Book Group Menu (including lemon bars)
I made two tarts actually – as this recipe works so well in bar form too – I made one in an 8 by 8 pan. My book group came over on Wednesday so I made the bars and tart on Saturday and froze the bars but did not frost them. They came out great. As we had been planning on going to the shore the rest of the menu was picnic food – but worked well for a summer book group menu. Will make these again – here is the easy make ahead menu.
Charcuterie board with prosciutto, salami, Boursin, dried apricots, nuts and grapes (enjoyed on the deck before a rain storm)
Grilled lemon pepper chicken
Lemon bars and brownies for dessert
Super easy to make ahead and delicious! Here is the recipe for Mr. SB’s favorite frosted lemon tart or bars. Enjoy!
- 1 Tart pan
- 1 8 by 8 pan
- 1 cup Unbleached, all purpose flour
- 8 tbsp Unsalted butter at room temperature (1 stick)

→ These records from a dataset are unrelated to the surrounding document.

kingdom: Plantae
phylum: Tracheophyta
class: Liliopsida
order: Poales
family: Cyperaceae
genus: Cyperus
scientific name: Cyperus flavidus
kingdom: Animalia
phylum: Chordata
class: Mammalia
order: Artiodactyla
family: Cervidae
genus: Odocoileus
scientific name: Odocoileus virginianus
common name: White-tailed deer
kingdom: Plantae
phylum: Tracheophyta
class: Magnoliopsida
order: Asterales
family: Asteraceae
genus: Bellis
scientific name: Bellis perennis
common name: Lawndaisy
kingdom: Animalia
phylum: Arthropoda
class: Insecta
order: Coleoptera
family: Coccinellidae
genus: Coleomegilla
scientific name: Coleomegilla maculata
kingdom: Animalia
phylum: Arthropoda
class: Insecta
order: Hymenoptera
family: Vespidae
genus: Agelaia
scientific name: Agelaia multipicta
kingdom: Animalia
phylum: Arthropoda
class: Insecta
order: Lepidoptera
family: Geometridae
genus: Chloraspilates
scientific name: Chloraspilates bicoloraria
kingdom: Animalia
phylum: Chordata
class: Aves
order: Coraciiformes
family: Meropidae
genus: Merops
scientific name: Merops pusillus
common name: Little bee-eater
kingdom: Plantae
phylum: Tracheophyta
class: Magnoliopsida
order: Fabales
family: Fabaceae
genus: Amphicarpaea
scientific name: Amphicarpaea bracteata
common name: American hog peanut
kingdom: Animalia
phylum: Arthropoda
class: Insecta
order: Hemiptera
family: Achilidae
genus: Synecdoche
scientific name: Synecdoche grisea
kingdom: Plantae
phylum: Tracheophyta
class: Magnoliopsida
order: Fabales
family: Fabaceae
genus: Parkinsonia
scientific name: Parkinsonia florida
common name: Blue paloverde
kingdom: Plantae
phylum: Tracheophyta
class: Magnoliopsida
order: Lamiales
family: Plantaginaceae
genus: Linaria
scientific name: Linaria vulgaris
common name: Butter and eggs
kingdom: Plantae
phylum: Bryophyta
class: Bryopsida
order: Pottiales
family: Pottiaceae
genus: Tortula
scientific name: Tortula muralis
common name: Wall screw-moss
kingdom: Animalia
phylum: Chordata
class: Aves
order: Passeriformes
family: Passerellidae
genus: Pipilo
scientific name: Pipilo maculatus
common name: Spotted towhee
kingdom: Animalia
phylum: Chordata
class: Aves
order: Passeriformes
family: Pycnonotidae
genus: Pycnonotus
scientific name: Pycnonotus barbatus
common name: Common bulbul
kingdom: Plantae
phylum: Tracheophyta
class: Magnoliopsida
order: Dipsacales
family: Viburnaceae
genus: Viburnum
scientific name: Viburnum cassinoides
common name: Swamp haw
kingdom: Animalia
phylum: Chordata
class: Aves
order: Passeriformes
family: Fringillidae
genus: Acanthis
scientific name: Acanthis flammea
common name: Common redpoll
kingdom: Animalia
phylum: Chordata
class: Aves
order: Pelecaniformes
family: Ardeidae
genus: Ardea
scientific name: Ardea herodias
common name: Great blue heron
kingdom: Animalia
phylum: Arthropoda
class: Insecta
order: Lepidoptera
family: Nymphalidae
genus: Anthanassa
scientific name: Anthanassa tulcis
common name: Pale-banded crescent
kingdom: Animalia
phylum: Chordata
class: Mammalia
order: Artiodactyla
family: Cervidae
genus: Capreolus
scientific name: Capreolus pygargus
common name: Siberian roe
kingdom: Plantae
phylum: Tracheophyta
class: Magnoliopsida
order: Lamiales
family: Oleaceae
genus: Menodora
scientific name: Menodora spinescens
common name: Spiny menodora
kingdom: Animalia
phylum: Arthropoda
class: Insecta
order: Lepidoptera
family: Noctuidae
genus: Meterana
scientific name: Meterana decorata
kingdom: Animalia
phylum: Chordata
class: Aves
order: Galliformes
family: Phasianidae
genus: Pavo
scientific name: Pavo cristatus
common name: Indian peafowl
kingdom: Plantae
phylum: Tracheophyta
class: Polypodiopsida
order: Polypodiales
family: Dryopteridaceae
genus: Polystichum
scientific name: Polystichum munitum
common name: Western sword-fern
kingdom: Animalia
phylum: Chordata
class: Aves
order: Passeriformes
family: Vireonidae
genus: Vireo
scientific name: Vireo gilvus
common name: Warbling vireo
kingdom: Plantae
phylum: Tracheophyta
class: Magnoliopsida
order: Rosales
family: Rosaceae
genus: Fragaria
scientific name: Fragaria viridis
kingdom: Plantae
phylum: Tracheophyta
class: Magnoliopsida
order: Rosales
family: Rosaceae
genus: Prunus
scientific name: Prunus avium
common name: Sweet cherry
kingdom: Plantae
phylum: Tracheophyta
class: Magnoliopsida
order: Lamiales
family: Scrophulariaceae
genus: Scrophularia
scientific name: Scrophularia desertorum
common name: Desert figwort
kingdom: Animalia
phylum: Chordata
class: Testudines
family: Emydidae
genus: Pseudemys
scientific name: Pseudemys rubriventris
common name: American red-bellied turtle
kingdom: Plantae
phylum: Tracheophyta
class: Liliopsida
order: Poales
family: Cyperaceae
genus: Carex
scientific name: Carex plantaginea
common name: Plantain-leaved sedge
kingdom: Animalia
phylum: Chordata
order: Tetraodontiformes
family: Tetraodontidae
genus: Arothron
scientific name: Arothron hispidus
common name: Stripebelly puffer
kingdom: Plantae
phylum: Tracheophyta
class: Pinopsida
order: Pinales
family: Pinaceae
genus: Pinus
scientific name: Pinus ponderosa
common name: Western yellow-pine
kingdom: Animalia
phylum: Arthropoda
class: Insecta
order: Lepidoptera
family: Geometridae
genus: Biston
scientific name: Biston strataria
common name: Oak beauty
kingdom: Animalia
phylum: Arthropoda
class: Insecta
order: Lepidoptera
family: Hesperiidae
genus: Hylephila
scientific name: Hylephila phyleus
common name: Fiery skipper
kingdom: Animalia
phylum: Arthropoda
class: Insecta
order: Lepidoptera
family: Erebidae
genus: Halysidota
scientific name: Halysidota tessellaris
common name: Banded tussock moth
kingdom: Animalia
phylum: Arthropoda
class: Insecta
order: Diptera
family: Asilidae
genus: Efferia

- 1/4 cup Confectioners sugar
- 1 cup Granulated white sugar
- 2 Large eggs
- 2 tbsp Unbleached, all purpose flour
- 1/2 tsp Baking powder
- 3 tbsp Freshly squeezed lemon juice
- 1 tbsp Freshly grated lemon zest
- 2 1/2 tbsp Unsalted butter at room temperature
- 1 1/2 cups Confectioners sugar
- 1 tbsp Lemon juice
- 1 tbsp Freshly grated lemon to sprinkle on top
- Preheat oven to 350 degrees and place a rack in the center of your oven
- For the tart or bar crust – combine 8 tbsp of butter 1 cup of flour, and 1/4 cup of confectioners sugar with a fork or pastry blender (I prefer the latter) until the flour is absorbed into the butter in a course mixture. Take the mixture and put it into your bar or tart pan. Press it down to an even layer. I like to use a ramekin to press it down. Bake until the crust is a light brown. Watch it carefully after about ten minutes (it will take between 10 to 16/17 minutes).
- Make your filling by whisking together the eggs, granulated sugar, 2 tbsp of flour, baking powder, 3 tbsp of lemon juice and the lemon zest until combined. Pour over the partly baked crust and continue baking until the filling is firm, about 25 minutes or so. Let the tart or bars cobol completely before frosting. If freezing (and this recipe freezes really well), do not frost.
- For beat the frosting – beat 2 1/2 tbsp of butter with 1 1/2 cups of confectioners sugar until smooth. Add the lemon juice until the frosting is at a good spreading consistency.
- Spread icing over the bars once completely cooled (or if you freeze ahead of time, remove from freezer and let thaw). Sprinkle lemon zest on top. Let sit for at least an hour before cutting into squares or slices of tart. Enjoy!